== Selected text ==
--- BEGIN ---
I’m convinced now that my grandmother was Buddhist in her heart, though we never had a chance to talk about it. She was a born teacher, and shone light through the way she lived her life on several Buddhist behaviors: “right speech,” and “right action” which point to using language in a compassionate, timely, and wise fashion, and acting ethically, giving every being the regard and respect they deserve. The years I spent in her home watching her gracefully embrace people of diverse backgrounds no matter what the circumstances, treat them with infinite kindness, and stand up for righteous and just principles, taught me the tangible benefits of being a wise, kind, and conscious human being. I lived around her for many years from the time I was about five years old, and I breathed all this in as the years passed; much later when I first heard a dharma talk on compassion and ethical behavior, I was able to understand exactly what the teacher was saying. It all felt most natural. When I first became involved in the Buddha’s teachings, I remember feeling sorry that she was no longer around to share the experience with. She would have loved it and would have been so gratified I had discovered a path that would help me find ease in life and foster kindness in the world. Like the Dalai Lama, I do believe that “my religion is kindness.” As we practice right view, right speech, right action, we are helping cultivate a sane and harmonious world where the cause of no harm is paramount.
I grew up in an atmosphere of heedless self indulgence and a sense of privilege, and inherited some less than healthy habits, but since I started sitting, reflecting, and understanding the consequences of my actions, I have seen that I had a choice: I could either cause harm to myself and others or I could stop, look, and make healthy choices for myself. This involves continual grappling with all my negative conditioning and bad habits. Like or not, they are part of my baggage. The more consistently I see them clearly, the lighter the baggage will become. When my sitting practice becomes inconsistent and devoid of energy, I gently remind myself to stop and sit and become aware; in doing this I become a better caretaker of the miind and body. I am seventy-three and my wish is to live long (at least as long as my beloved eighty-nine year old grandmother), and to love well.
--- END ---
== Dataset excerpts ==
--- BEGIN ---
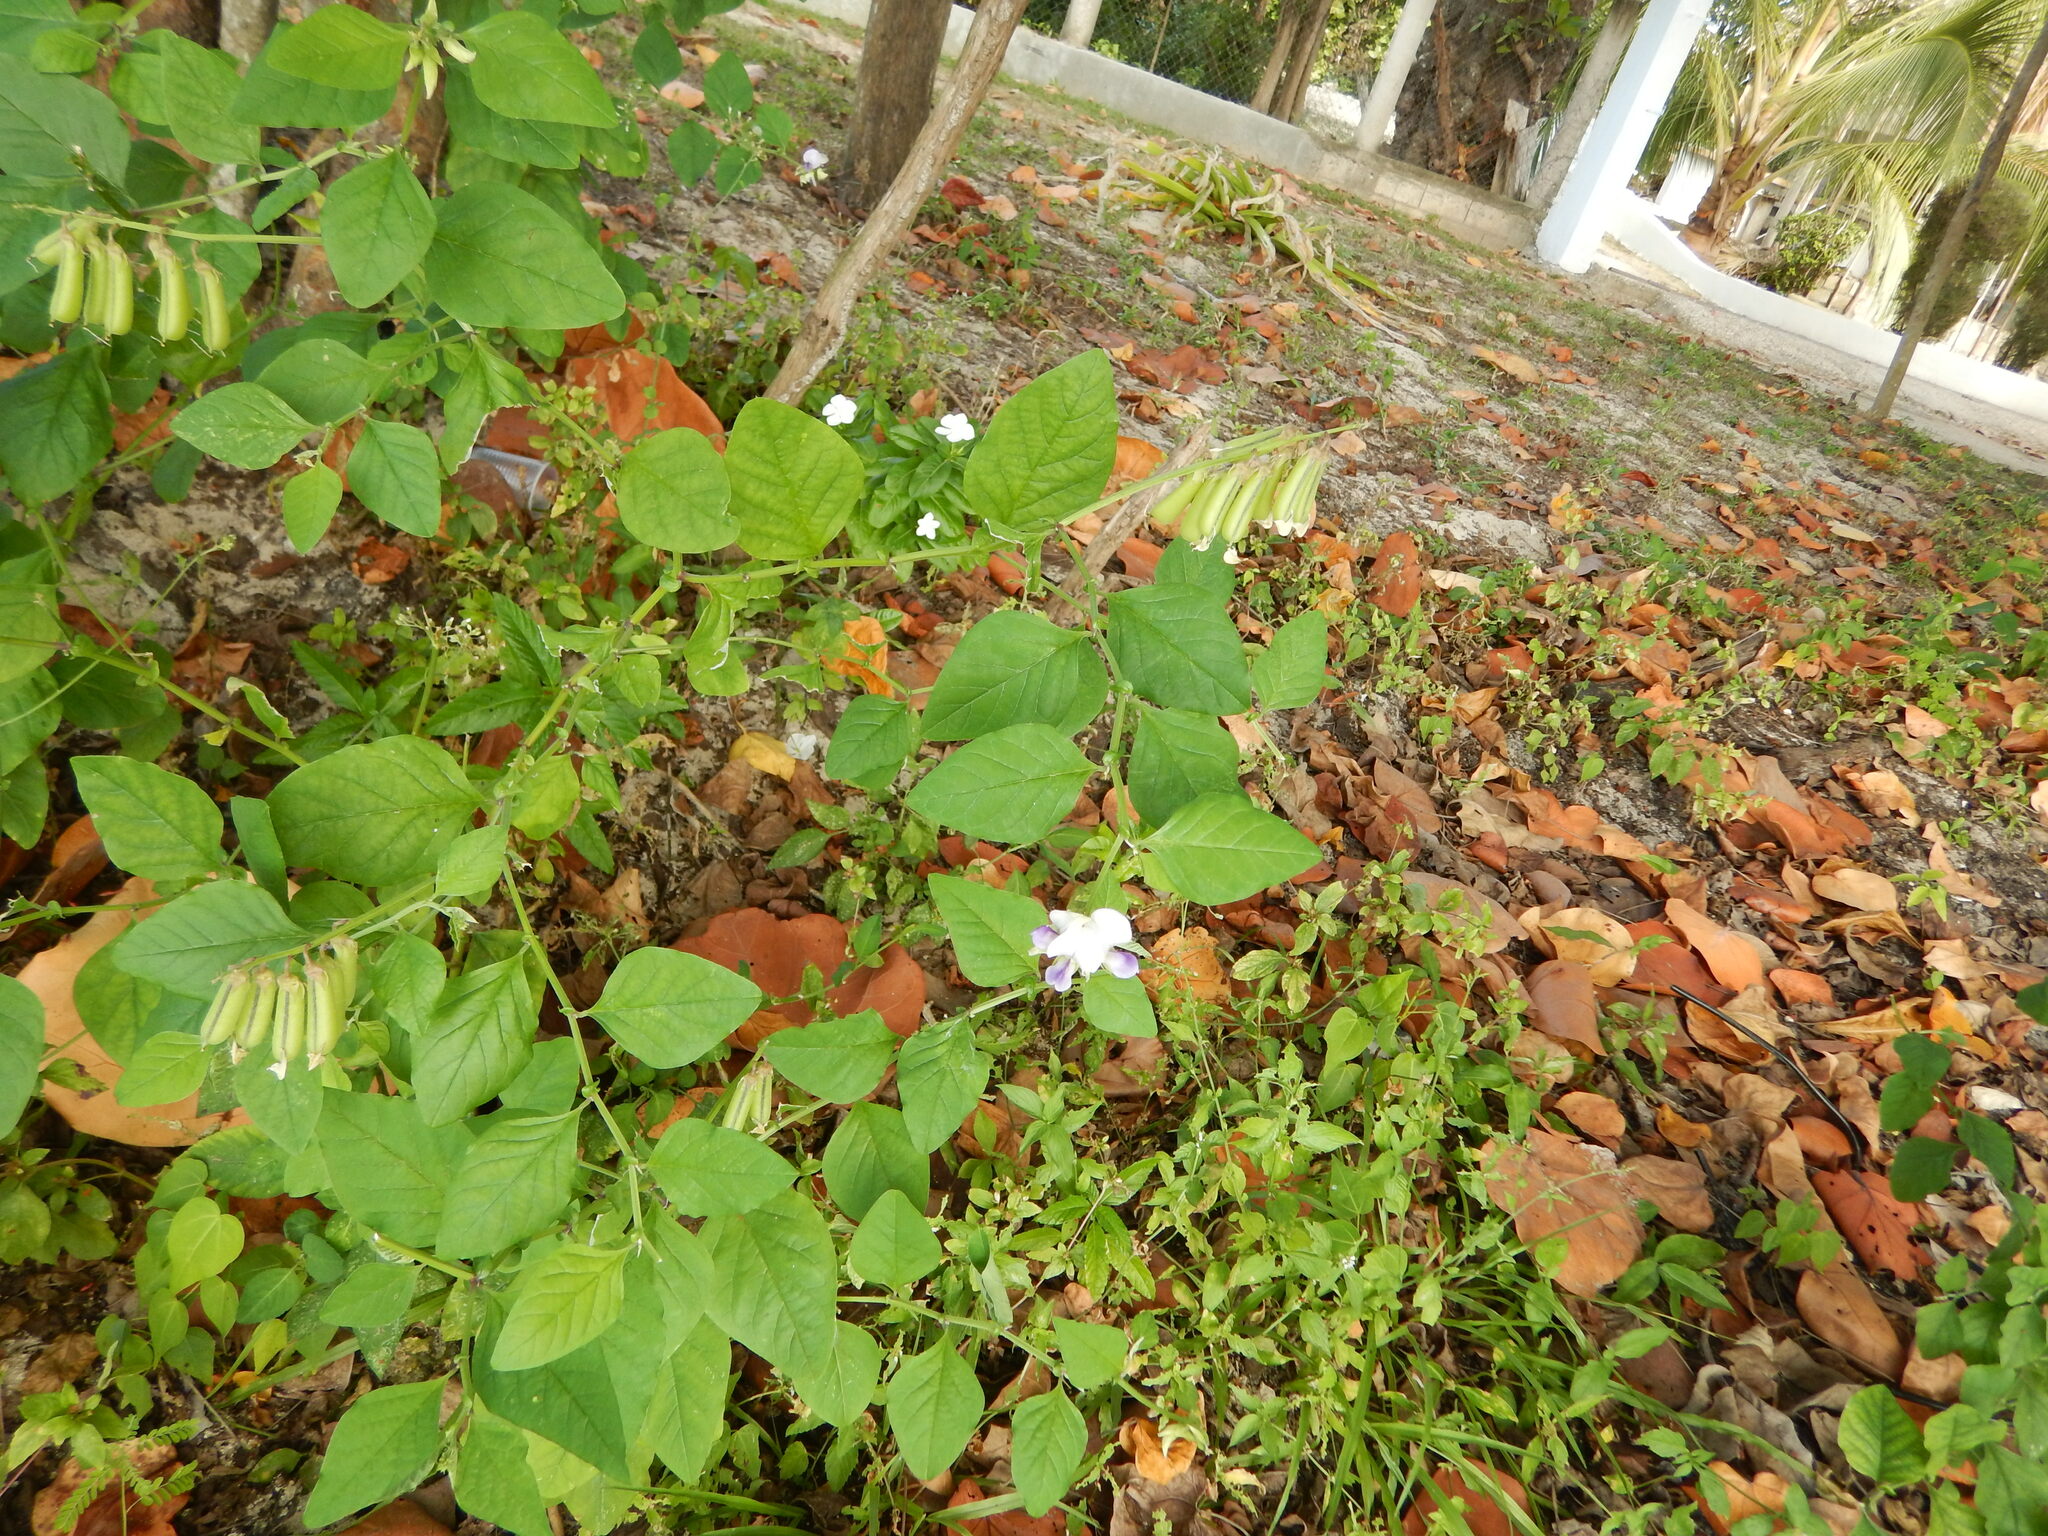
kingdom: Plantae
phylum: Tracheophyta
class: Magnoliopsida
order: Fabales
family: Fabaceae
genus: Crotalaria
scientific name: Crotalaria verrucosa
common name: Blue rattlesnake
--- END ---
== Problems ==
1. Repeat the passage on Buddhist practice word for word, starting at "I grew up in" and ending at "to love well.".
2. In the passage on Buddhist practice, what age does the writer give for themselves?
3. List every practice beginning with the word "right" that the passage on Buddhist practice names.

== Answers to the problems ==
1.
I grew up in an atmosphere of heedless self indulgence and a sense of privilege, and inherited some less than healthy habits, but since I started sitting, reflecting, and understanding the consequences of my actions, I have seen that I had a choice: I could either cause harm to myself and others or I could stop, look, and make healthy choices for myself. This involves continual grappling with all my negative conditioning and bad habits. Like or not, they are part of my baggage. The more consistently I see them clearly, the lighter the baggage will become. When my sitting practice becomes inconsistent and devoid of energy, I gently remind myself to stop and sit and become aware; in doing this I become a better caretaker of the miind and body. I am seventy-three and my wish is to live long (at least as long as my beloved eighty-nine year old grandmother), and to love well.

2. Seventy-three.

3.
- right speech
- right action
- right view